TO-DO ITEM — What appears from the first line of the records below through the line containing "так, чтобы струны звучали отлично. Этот путь" must be reproduced verbatim.

ENTRIES SHOWN —
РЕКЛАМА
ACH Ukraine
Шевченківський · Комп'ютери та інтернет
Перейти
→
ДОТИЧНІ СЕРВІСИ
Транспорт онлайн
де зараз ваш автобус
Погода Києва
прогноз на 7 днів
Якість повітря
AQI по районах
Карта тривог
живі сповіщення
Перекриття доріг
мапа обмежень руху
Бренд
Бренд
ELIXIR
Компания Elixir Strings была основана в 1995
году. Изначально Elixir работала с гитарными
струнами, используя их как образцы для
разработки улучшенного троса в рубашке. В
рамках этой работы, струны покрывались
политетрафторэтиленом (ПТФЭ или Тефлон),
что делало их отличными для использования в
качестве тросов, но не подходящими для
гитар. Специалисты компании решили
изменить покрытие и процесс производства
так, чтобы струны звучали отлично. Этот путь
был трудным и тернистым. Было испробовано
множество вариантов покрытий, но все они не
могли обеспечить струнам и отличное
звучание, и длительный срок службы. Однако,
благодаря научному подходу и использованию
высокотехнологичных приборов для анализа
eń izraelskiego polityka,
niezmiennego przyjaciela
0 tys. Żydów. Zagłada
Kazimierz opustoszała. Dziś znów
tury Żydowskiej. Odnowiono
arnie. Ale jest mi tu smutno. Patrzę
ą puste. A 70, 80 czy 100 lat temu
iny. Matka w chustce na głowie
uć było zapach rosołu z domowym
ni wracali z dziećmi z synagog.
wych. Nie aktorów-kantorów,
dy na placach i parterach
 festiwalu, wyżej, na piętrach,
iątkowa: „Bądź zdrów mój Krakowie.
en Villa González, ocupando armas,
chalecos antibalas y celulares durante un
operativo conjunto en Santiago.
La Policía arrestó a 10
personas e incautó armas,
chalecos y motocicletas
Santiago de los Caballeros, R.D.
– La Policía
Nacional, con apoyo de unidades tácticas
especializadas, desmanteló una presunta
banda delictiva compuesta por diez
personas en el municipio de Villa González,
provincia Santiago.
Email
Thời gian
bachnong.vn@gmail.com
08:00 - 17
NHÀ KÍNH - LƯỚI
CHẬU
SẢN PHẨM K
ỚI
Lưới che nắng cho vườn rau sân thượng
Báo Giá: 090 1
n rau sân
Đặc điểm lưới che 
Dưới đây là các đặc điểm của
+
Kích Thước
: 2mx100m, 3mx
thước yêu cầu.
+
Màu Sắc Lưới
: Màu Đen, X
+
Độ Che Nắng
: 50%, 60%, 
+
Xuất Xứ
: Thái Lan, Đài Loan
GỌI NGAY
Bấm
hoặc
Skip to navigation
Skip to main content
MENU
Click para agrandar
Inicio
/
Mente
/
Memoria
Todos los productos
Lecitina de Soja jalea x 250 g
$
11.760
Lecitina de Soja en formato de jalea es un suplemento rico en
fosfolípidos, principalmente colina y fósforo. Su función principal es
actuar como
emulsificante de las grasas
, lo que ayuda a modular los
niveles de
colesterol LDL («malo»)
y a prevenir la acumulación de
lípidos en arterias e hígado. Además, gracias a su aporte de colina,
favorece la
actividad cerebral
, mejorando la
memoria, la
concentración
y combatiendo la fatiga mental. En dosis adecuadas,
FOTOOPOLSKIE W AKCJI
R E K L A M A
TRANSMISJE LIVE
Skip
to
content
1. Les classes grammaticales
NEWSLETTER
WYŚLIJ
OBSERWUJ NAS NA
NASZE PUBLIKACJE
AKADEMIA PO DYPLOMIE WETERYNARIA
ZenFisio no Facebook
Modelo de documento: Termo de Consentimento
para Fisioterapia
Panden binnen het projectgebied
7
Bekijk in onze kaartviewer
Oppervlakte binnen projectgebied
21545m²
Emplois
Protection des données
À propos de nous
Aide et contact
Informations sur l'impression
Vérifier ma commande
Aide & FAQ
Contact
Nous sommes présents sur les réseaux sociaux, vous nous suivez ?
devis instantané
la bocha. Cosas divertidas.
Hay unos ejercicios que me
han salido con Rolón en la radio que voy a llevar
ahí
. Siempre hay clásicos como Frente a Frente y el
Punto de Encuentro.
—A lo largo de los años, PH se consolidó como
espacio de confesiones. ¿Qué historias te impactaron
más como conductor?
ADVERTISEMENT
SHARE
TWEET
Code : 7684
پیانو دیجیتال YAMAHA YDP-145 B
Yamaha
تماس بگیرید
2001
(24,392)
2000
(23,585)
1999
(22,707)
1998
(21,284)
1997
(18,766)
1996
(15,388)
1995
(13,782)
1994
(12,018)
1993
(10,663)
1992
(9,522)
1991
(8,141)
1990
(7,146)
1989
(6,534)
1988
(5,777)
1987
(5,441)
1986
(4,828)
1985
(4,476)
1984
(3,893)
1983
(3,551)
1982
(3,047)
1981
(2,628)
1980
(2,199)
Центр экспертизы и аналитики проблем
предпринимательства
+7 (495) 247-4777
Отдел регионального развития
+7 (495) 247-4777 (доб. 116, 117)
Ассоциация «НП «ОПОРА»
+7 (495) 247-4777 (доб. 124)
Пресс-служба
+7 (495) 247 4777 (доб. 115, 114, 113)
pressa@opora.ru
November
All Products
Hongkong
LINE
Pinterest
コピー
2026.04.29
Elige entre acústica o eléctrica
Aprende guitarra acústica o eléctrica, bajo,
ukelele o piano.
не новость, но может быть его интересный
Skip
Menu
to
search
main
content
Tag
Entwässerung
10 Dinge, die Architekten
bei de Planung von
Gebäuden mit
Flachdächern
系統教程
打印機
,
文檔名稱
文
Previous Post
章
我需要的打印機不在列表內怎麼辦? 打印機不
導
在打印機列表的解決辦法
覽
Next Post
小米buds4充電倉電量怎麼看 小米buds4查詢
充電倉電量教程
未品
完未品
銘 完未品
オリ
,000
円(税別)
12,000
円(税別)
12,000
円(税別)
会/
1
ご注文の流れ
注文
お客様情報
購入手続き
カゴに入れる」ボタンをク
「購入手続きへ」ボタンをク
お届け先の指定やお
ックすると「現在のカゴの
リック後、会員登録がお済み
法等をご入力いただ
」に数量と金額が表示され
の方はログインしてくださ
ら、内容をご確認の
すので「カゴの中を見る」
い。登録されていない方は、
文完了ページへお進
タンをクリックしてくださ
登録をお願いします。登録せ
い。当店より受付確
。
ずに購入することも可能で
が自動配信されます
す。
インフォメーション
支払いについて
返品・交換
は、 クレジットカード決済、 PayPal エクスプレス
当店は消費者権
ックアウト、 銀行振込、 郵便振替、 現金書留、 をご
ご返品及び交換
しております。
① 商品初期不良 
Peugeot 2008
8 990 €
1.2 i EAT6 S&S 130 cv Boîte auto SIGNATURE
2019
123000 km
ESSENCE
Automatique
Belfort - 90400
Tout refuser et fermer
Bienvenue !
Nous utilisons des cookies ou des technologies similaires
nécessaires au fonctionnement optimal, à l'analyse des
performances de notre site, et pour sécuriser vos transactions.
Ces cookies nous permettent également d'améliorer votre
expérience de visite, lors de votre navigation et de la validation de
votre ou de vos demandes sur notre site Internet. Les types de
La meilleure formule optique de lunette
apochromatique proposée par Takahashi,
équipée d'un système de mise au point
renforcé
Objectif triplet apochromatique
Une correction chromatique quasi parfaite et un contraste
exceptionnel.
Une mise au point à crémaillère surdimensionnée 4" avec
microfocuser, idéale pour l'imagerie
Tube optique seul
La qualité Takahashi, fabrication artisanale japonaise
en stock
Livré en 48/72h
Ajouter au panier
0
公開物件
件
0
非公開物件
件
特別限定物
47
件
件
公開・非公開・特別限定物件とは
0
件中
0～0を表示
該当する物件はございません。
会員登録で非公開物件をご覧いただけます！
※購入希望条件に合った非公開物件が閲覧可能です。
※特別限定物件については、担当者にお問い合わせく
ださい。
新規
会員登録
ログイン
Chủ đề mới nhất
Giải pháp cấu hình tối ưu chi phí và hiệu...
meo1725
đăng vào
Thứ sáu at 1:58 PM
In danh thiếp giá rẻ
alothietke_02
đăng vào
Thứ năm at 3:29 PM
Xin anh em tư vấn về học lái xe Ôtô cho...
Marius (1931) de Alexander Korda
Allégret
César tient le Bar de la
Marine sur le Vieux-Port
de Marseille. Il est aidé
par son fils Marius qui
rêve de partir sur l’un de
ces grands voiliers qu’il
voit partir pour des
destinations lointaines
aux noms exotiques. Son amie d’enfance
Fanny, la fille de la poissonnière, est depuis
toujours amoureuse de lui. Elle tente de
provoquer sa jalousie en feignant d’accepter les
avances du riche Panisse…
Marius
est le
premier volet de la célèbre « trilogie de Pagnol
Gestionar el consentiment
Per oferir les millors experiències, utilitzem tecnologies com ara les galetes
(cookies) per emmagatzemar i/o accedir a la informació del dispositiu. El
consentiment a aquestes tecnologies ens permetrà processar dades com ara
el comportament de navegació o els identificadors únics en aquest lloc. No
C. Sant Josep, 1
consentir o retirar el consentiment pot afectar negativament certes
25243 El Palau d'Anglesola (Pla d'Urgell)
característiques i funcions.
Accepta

RESULT FOR THIS EXERCISE —
РЕКЛАМА
ACH Ukraine
Шевченківський · Комп'ютери та інтернет
Перейти
→
ДОТИЧНІ СЕРВІСИ
Транспорт онлайн
де зараз ваш автобус
Погода Києва
прогноз на 7 днів
Якість повітря
AQI по районах
Карта тривог
живі сповіщення
Перекриття доріг
мапа обмежень руху
Бренд
Бренд
ELIXIR
Компания Elixir Strings была основана в 1995
году. Изначально Elixir работала с гитарными
струнами, используя их как образцы для
разработки улучшенного троса в рубашке. В
рамках этой работы, струны покрывались
политетрафторэтиленом (ПТФЭ или Тефлон),
что делало их отличными для использования в
качестве тросов, но не подходящими для
гитар. Специалисты компании решили
изменить покрытие и процесс производства
так, чтобы струны звучали отлично. Этот путь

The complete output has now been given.